Cultural imperialism: when the cultural output of one religion dominates the cultural ouput of other regions, especially the aggressive promotion of Western culture, specifically American culture, as superior to non-Western cultures. "Coca-cola-isation" or "McDonalisation" are sometimes used to describe this process.
Public sphere: a real or virtual place where people come together as equal participants in democratic discussions.
Public sphere is a concept made by Habbermas, which he defines as the area of social life that is not controlled by governemnts or the market
News and current affairs
News values: the criteria used by journalists and editors to decide if a story is newsworthy.
Dumbing down: the idea that news has become more populist and more sensational, less intelligent and less informative.
Narrative: the idea that stories should have a beginning, middle and end. Journalists and editors try to fit stories into this structure.
News management: spin; the way that governments and others try to manipulate the presentation of news to show themselves in a favourable light.
News diary: a journalist's planner of future newsworthy events.
Social construct: something that is defined by society and that changes according to time and place.
Audiences/crime and violence
Homogeneous audiences: an assumption that audiences have common social characteristics and react in similar ways to media texts.
Opinion leaders: influential individual in socal networks.
Heterogeneous audiences: a view that audiences have very different social characteristics and react differently to media texts.
Moral panic: when society reacts against perceived deviance, because of media representations.
secondary deviance: when crackdowns pm deviance produce further deviance in response to action by police and others.
Deviancy amplification: when the actions of the media or police cayse more crime to be detected or committed.
Representations & stereotypes
Stereotype: a preconceived, standardised and oversimplified impression of the characteristsics that typify a person, and attutude based on such a preconception.
Patriarchal: male dominace of society, and the means by which this is transmitted from generation to generation, e.g the media.
Recpetion analysis: an analysis of how people interpret and use media texts in different ways.
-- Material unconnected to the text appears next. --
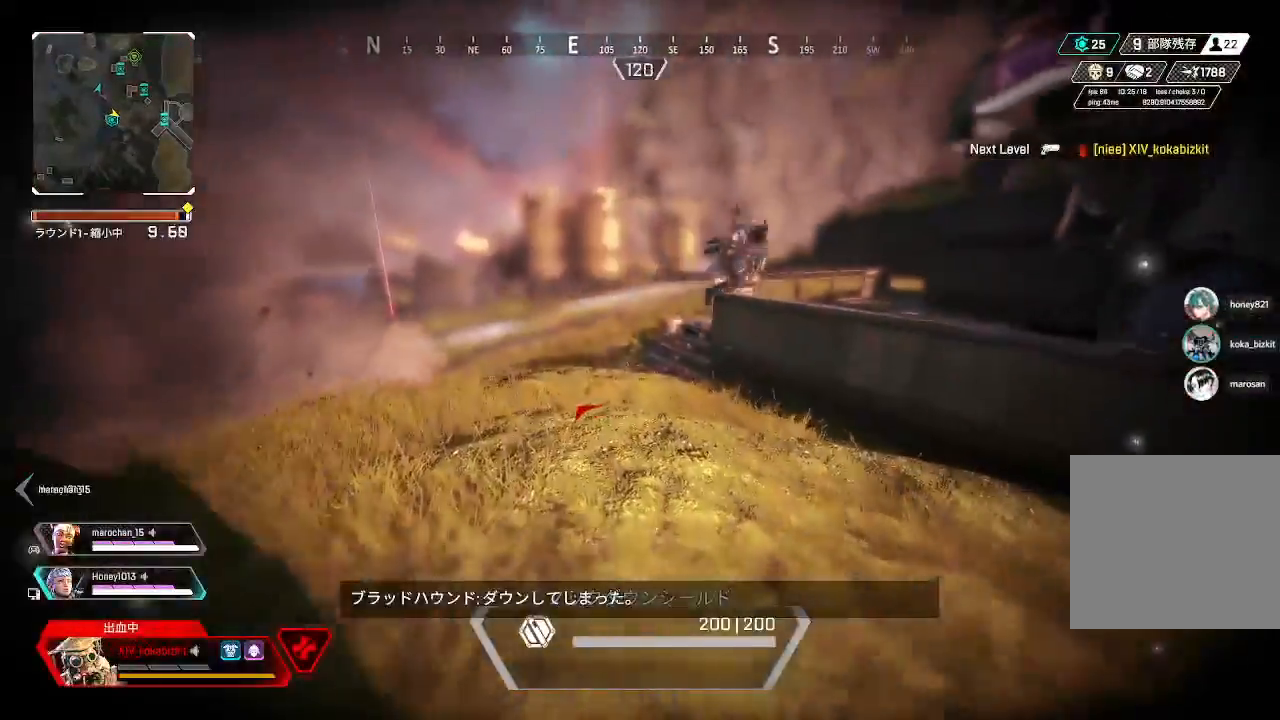
{"dt_ms": 500, "buttons": ["R1"], "left_stick": "left", "right_stick": "right", "events": [[117, "right_stick", "up-right"], [283, "right_stick", "center"], [350, "right_stick", "right"], [400, "left_stick", "left"]]}
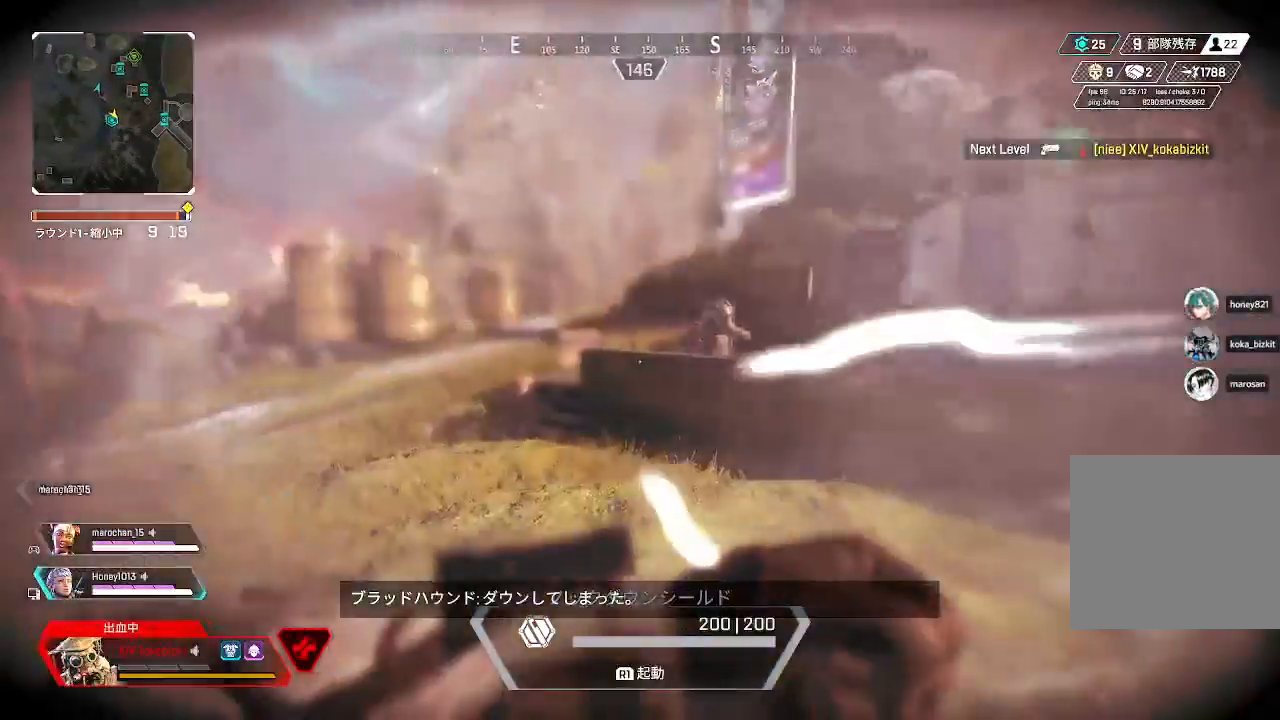
{"dt_ms": 500, "buttons": [], "left_stick": "up", "right_stick": "right", "events": [[67, "left_stick", "center"], [100, "R1", "up"], [117, "left_stick", "up-right"], [283, "left_stick", "up"]]}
Ethnicity, racism and stereotypes/ sexuality and d
Tokenism: the inclusion of a figure who may be black, female, gay, and so on into a media ext to show that the text is not racist, sexist, etc.
Camp: depiction of gay people as effeminate, mincing men with high voices.
Heterosexual gaze: the idea that homosexual issues are presented by the media from a heterosexual viewpoint.
(No key words on class and age)
Old and new media
Technological determinism: the concept that a society's technology determines its cultural values, social structure or history.
Interactivity: when audiences and participants play an active role in creating and responding to media content.
Virtual community: a community that is formed through digital interaction and that has no physical existance e.g. world of warcraft.